Papermache snail made out of newspaper in 7 languages |
Can you tell which one is on the outside of the net? |
Typical Santorini church |
Surrounded by blue in the Aegean, I realize that I love every shade of blue. The sky, the sea, the swimming pools, the domes of Greek Orthodox churches, the trim on every white house kind of wakes you up and then makes you relax - so much beauty!
Getting here by ferry from Crete was easy - just one little hitch worth writing about. After a week of traveling the island, we returned to the same hotel in Hiraklion, the Mirabello. It was like coming home. People remembered us, we knew how to get around town, where the supermarket was,etc. When the Mirabello owner, Kostas, found out we were going to Santorini, he told us he knew someone with a place there and he could make arrangements for us. When he told us the reasonable price and that the hotel picks up from the ferry, we said sure! (The Santorini port is at the base of a cliff, and you either walk 580 steps, get a donkey ride, take a cable car or a taxi.) He made the arrangements and told us not to worry - the driver would be waiting for us, holding a name card.
The next time I saw him he asked if I could carry a package for him. I raised my eyebrows and asked," What is it, a bomb?" Here was a man I barely knew asking me to carry a package to a total stranger. One of those no-no's drummed into us at airports: do not agree to carry packages for strangers.
"Oh, no, no, no!!" he replied. "Just a kilo of snails.They are asleep. They won't bother you."
"Sleeping snails?" I responded incredulously.
"Yes, I want to send my friend, Popi, in Santorini some snails," he confirmed. I immediately pictured Popi as an older man, a buddy from Kostas' navy days.
There ensued a lengthy conversation about all the ways to cook snails, various methods to keep them off your plants, new medicinal uses of the slime, how they "sleep" and even how to prepare my garden snails back home for consumption.
That evening he greeted me with a large plastic bag. I peered inside to find an orange plastic net bag full of "sleeping" snails (they spent the night in our bathroom - a little fishy smelling).
On the boat the next day, I looked into the bag to find that one snail had not only woken up but had figured its way out of the net and was making its way up the side of the bag. I felt great respect for its heroic attempt at freedom.
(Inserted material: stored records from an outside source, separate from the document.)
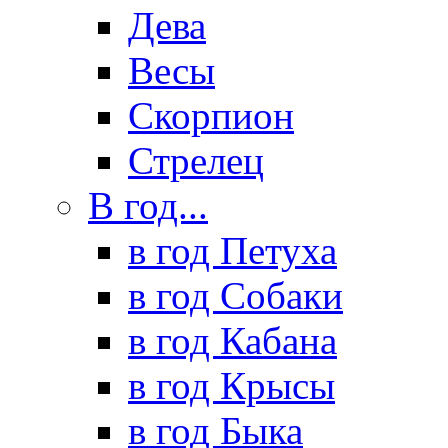
Дева
Весы
Скорпион
Стрелец
В год...
в год Петуха
в год Собаки
в год Кабана
в год Крысы
в год Быка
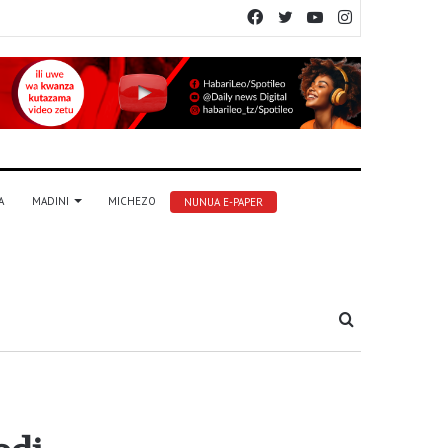
Facebook
Twitter
YouTube
Instagram
A
MADINI
MICHEZO
NUNUA E-PAPER
Tafuta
We disembarked from the ferry and began looking for our driver. There were 20 men waving cards trying to get my attention. I walked through them and could find no one with a sign that said JARDIM. Then I realized - the Mirabello owner had meant the sign would have the name of the HOTEL on it - but he never told us the name of the place! So I started asking the other card waving guys for Popi's hotel (I knew the snails were for Popi). They asked what town - I had no idea. Word spread (they all knew each other) and finally a lanky man came forward and said, "Mirabello?"
We followed him to a van full of six recently graduated girls from Indiana who were on a whirlwind tour of Europe. Ten hairpin turns later the van had climbed to the top of the cliff and we had a birds' eye view of the "caldera" - what is now a bay was once a volcano that blew its top in 1650 AD. The hotel was so lovely (great pool) we assumed the girls were getting dropped off and then we'd be taken to our hovel. But the Vila Manos is where we all got out. I explained I had a package for Popi and a lovely young woman came forward and said, "I'm Popi." When I handed her the snails, she exclaimed, "Oh! From my brother!"